I have the Hornady headspace kit and looking for help on how to use it :)
Never used one before and wondering if anyone else uses it and can provide some how-to's.

Thanks

Basically you will use the tool to measure the difference in a case that has been fired in your gun but not sized to a case that has been sized. You will find that the case that has been sized is smaller than the fired only case. So now you can adust your resizing die so that it is only moving the shoulder of a fired case back by about 2 thousandths
 
That's all there is too it. get the propper collar to fit the shoulder of the brass you are measuring. It touches the datum line on the shoulder. With your calipers, you measure from the head of the brass, to that datum line.

I like to measure unfired brass, 1x fired brass and 2x fired brass (all unsized) to see wher the shoulder ends up. It depends on how tight your chamber is. As stated, do a partial full length resize, bumping your shoulder back about .002". I like to do this starting with 2x fired brass. I feel that it gives a better blueprint of your chamber. The 1x fired brass gets neck sized only.
 
BTW, you can even make a collar up, but simply finding some pistol brass that fits over your rifle brass and touches at or close to the datum line. Just put your calipers on the head of the upside down pistol brass and on the head of the rifle brass that you are measuring.
 
Good advice.


That's all there is too it. get the propper collar to fit the shoulder of the brass you are measuring. It touches the datum line on the shoulder. With your calipers, you measure from the head of the brass, to that datum line.

I like to measure unfired brass, 1x fired brass and 2x fired brass (all unsized) to see wher the shoulder ends up. It depends on how tight your chamber is. As stated, do a partial full length resize, bumping your shoulder back about .002". I like to do this starting with 2x fired brass. I feel that it gives a better blueprint of your chamber. The 1x fired brass gets neck sized only.
 
Thanks for the help. I have some Weatherby calibers, and not sure if they can be measured the same way with the double radius shoulder.

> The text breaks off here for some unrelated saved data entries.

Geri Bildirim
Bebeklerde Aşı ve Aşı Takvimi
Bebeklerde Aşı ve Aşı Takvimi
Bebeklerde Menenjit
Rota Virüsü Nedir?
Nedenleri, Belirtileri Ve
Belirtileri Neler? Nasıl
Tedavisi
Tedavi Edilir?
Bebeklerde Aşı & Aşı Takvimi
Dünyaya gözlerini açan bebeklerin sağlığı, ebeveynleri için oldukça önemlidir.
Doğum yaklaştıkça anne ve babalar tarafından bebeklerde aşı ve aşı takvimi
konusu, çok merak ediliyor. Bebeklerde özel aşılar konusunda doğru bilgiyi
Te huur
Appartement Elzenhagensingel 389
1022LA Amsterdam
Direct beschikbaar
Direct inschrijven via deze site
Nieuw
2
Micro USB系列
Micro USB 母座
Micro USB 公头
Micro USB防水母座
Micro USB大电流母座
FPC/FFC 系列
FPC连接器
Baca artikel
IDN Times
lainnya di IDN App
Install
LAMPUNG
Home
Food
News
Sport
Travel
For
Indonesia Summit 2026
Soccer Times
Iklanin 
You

I've made a few sleeves to check Weatherby cases in the past. The idea is to draw up the case head in a cad program, and then find the flat part of the shoulder between the radiuses. That will give you the correct I.D. of the sleeve. Then all you need to do is turn one out of aluminum or brass that will clear the total length of the neck plus still seat on the shoulder. What caliber are you shooting?
gary
 
Since we are only making comparitive measurements (fired vs. sized) any part of the shoulder can serve as well as any other. It's ideal to use the center third of the shoulder but that's not critical.

If you're shooting a bolt rifle you do not need to set the sized shoulders back passed the fired lengths. The fired cases have already shrunk back a thou or two.
 
Since we are only making comparitive measurements (fired vs. sized) any part of the shoulder can serve as well as any other. It's ideal to use the center third of the shoulder but that's not critical.

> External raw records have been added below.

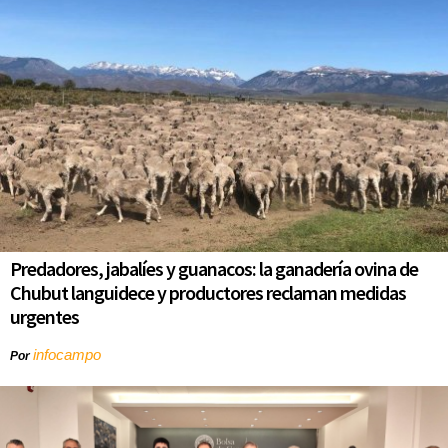
Predadores, jabalíes y guanacos: la ganadería ovina de
Chubut languidece y productores reclaman medidas
urgentes
infocampo
Por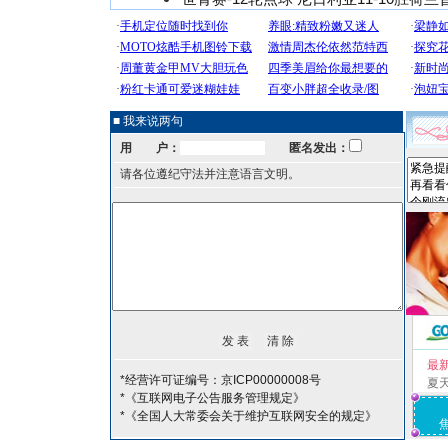
■ 我来说两句
用 户：
匿名发出：
请各位遵纪守法并注意语言文明。
最
*经营许可证编号：京ICP00000008号
夏
*《互联网电子公告服务管理规定》
*《全国人大常委会关于维护互联网安全的规定》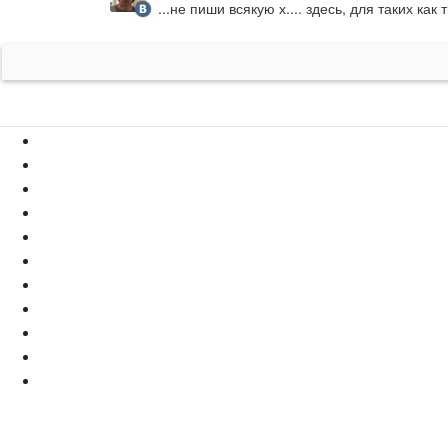
...не пиши всякую х.... здесь, для таких к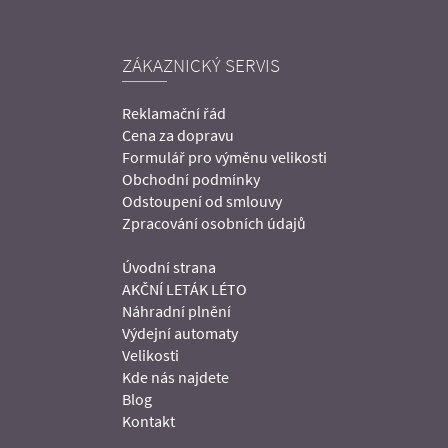
ZÁKAZNICKÝ SERVIS
Reklamační řád
Cena za dopravu
Formulář pro výměnu velikosti
Obchodní podmínky
Odstoupení od smlouvy
Zpracování osobních údajů
Úvodní strana
AKČNÍ LETÁK LÉTO
Náhradní plnění
Výdejní automaty
Velikosti
Kde nás najdete
Blog
Kontakt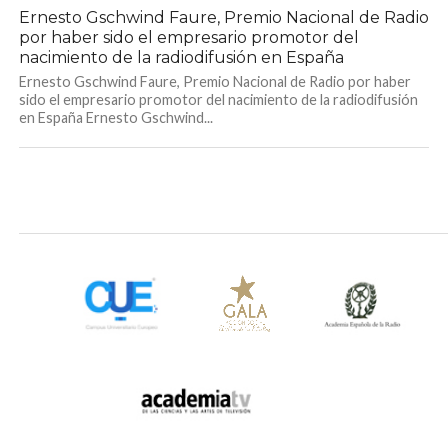
Ernesto Gschwind Faure, Premio Nacional de Radio
por haber sido el empresario promotor del
nacimiento de la radiodifusión en España
Ernesto Gschwind Faure, Premio Nacional de Radio por haber
sido el empresario promotor del nacimiento de la radiodifusión
en España Ernesto Gschwind...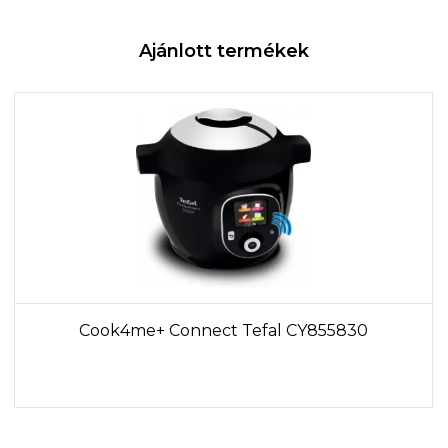
Ajánlott termékek
Cook4me+ Connect Tefal CY855830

If you're shooting a bolt rifle you do not need to set the sized shoulders back passed the fired lengths. The fired cases have already shrunk back a thou or two.


I am assuming then I can just use the fired case to set the sizing die? Measure them, and then adjust the die.

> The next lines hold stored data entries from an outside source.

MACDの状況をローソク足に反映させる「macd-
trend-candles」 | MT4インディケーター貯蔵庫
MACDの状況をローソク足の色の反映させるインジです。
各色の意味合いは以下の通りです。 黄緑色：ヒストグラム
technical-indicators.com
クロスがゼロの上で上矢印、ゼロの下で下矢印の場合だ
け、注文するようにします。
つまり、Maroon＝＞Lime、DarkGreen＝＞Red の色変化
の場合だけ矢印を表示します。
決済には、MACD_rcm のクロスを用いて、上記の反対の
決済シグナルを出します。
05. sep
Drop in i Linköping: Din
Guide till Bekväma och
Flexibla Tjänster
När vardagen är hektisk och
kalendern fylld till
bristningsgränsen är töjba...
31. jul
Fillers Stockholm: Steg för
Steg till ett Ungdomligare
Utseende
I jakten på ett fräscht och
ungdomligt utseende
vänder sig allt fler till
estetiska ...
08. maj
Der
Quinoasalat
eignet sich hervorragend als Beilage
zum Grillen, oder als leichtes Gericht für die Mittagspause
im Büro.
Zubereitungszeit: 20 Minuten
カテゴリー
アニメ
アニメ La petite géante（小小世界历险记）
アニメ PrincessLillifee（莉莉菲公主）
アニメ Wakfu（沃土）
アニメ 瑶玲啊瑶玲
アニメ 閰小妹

I've made a few sleeves to check Weatherby cases in the past. The idea is to draw up the case head in a cad program, and then find the flat part of the shoulder between the radiuses. That will give you the correct I.D. of the sleeve. Then all you need to do is turn one out of aluminum or brass that will clear the total length of the neck plus still seat on the shoulder. What caliber are you shooting?
gary

I load for the following Weatherby rounds

.300
.340
.375
.460
 
"I am assuming then I can just use the fired case to set the sizing die? Measure them, and then adjust the die."

Exactly. Fact is, FL sizing pushes the shoulder forward as it squeezes the body diameter down. All we need do is restore the sized shoulder to match the fired dimension and you will be able to chamber the round but will have minumum slop in the fit.

Sizing this way, correctly, reduces case stretch to virtually zilch and head seperations will be rare. I have cases I've reloaded 6-10 times with no sign of a seperation. And I don't load mild.